▶ TEKS YANG DIKAJI:
════════

Gambar : cdn.idntimes.com |
Nama dan Nasab
Beliau bernama Muhammad
dengan kun-yah Abu Abdillah. Nasab beliau secara lengkap adalah Muhammad bin
Idris bin al-‘Abbas bin ‘Utsman bin Syafi‘ bin as-Saib bin ‘Ubayd bin ‘Abdu
Zayd bin Hasyim bin al-Muththalib bin ‘Abdu Manaf bin Qushay. Nasab beliau
bertemu dengan nasab Rasulullah pada diri ‘Abdu Manaf bin Qushay. Dengan
begitu, beliau masih termasuk sanak kandung Rasulullah karena masih terhitung
keturunan paman-jauh beliau , yaitu Hasyim bin al-Muththalib.
Bapak beliau, Idris,
berasal dari daerah Tibalah (Sebuah daerah di wilayah Tihamah di jalan menuju
ke Yaman). Dia seorang yang tidak berpunya. Awalnya dia tinggal di Madinah lalu
berpindah dan menetap di ‘Asqalan (Kota tepi pantai di wilayah Palestina) dan
akhirnya meninggal dalam keadaan masih muda di sana. Syafi‘, kakek dari kakek
beliau, -yang namanya menjadi sumber penisbatan beliau (Syafi‘i)- menurut
sebagian ulama adalah seorang sahabat shigar (yunior) Nabi. As-Saib, bapak
Syafi‘, sendiri termasuk sahabat kibar (senior) yang memiliki kemiripan fisik
dengan Rasulullah saw. Dia termasuk dalam barisan tokoh musyrikin Quraysy dalam
Perang Badar. Ketika itu dia tertawan lalu menebus sendiri dirinya dan
menyatakan masuk Islam.
Para ahli sejarah dan ulama
nasab serta ahli hadits bersepakat bahwa Imam Syafi‘i berasal dari keturunan
Arab murni. Imam Bukhari dan Imam Muslim telah memberi kesaksian mereka akan
kevalidan nasabnya tersebut dan ketersambungannya dengan nasab Nabi, kemudian
mereka membantah pendapat-pendapat sekelompok orang dari kalangan Malikiyah dan
Hanafiyah yang menyatakan bahwa Imam Syafi‘i bukanlah asli keturunan Quraysy
secara nasab, tetapi hanya keturunan secara wala’ saja.

════════

▶ INFORMASI YANG DIBERIKAN:
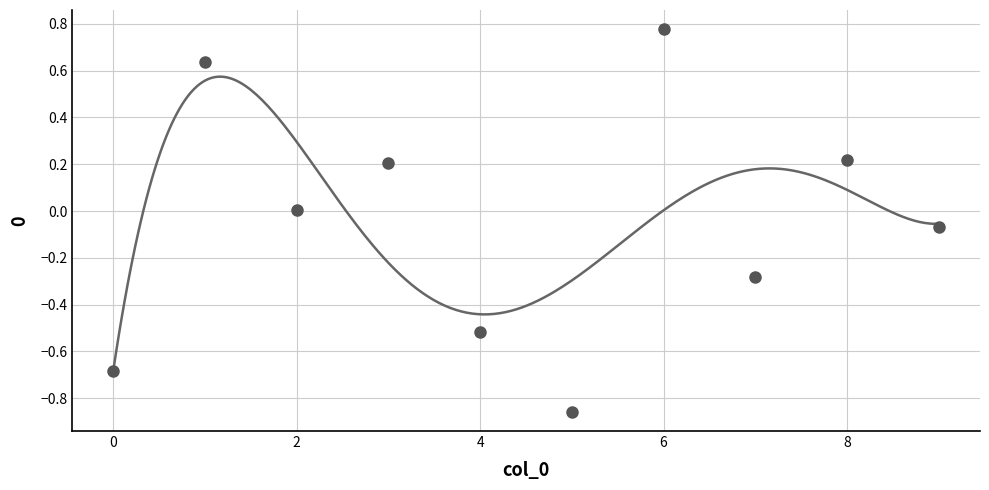

What is the range of Y values (max minus min)?

1.6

════════

▶ LATIHAN SOAL:
A: Dalam teks tentang nasab Imam Syafi‘i, bagian mengenai bapak beliau, Idris, menyebut sejumlah nama tempat. Tuliskan semua nama tempat itu.
B: Lanjutkan teks tentang nasab Imam Syafi‘i mulai dari kalimat terakhirnya.
Materi di atas terpisah dari teks tentang nasab Imam Syafi‘i.

▶ KUNCI JAWABAN:
A: Tibalah, Tihamah, Yaman, Madinah, ‘Asqalan, Palestina

B:
Adapun ibu beliau, terdapat
perbedaan pendapat tentang jati dirinya. Beberapa pendapat mengatakan dia masih
keturunan al-Hasan bin ‘Ali bin Abu Thalib, sedangkan yang lain menyebutkan
seorang wanita dari kabilah Azadiyah yang memiliki kun-yah Ummu
Habibah. Imam an-Nawawi menegaskan bahwa ibu Imam Syafi‘i adalah seorang wanita
yang tekun beribadah dan memiliki kecerdasan yang tinggi. Dia seorang yang
faqih dalam urusan agama dan memiliki kemampuan melakukan istinbath.
Waktu dan Tempat Kelahirannya
Beliau dilahirkan pada
tahun 150H. Pada tahun itu pula, Abu Hanifah wafat sehingga dikomentari oleh
al-Hakim sebagai isyarat bahwa beliau adalah pengganti Abu Hanifah dalam bidang
yang ditekuninya.
Tentang tempat
kelahirannya, banyak riwayat yang menyebutkan beberapa tempat yang berbeda. Akan
tetapi, yang termasyhur dan disepakati oleh ahli sejarah adalah kota Ghazzah
(Sebuah kota yang terletak di perbatasan wilayah Syam ke arah Mesir. Tepatnya
di sebelah Selatan Palestina. Jaraknya dengan kota Asqalan sekitar dua
farsakh). Tempat lain yang disebut-sebut adalah kota Asqalan dan Yaman.
Ibnu Hajar memberikan
penjelasan bahwa riwayat-riwayat tersebut dapat digabungkan dengan dikatakan
bahwa beliau dilahirkan di sebuah tempat bernama Ghazzah di wilayah Asqalan.
Ketika berumur dua tahun, beliau dibawa ibunya ke negeri Hijaz dan berbaur
dengan penduduk negeri itu yang keturunan Yaman karena sang ibu berasal dari
kabilah Azdiyah (dari Yaman). Lalu ketika berumur 10 tahun, beliau dibawa ke
Mekkah, karena sang ibu khawatir nasabnya yang mulia lenyap dan terlupakan.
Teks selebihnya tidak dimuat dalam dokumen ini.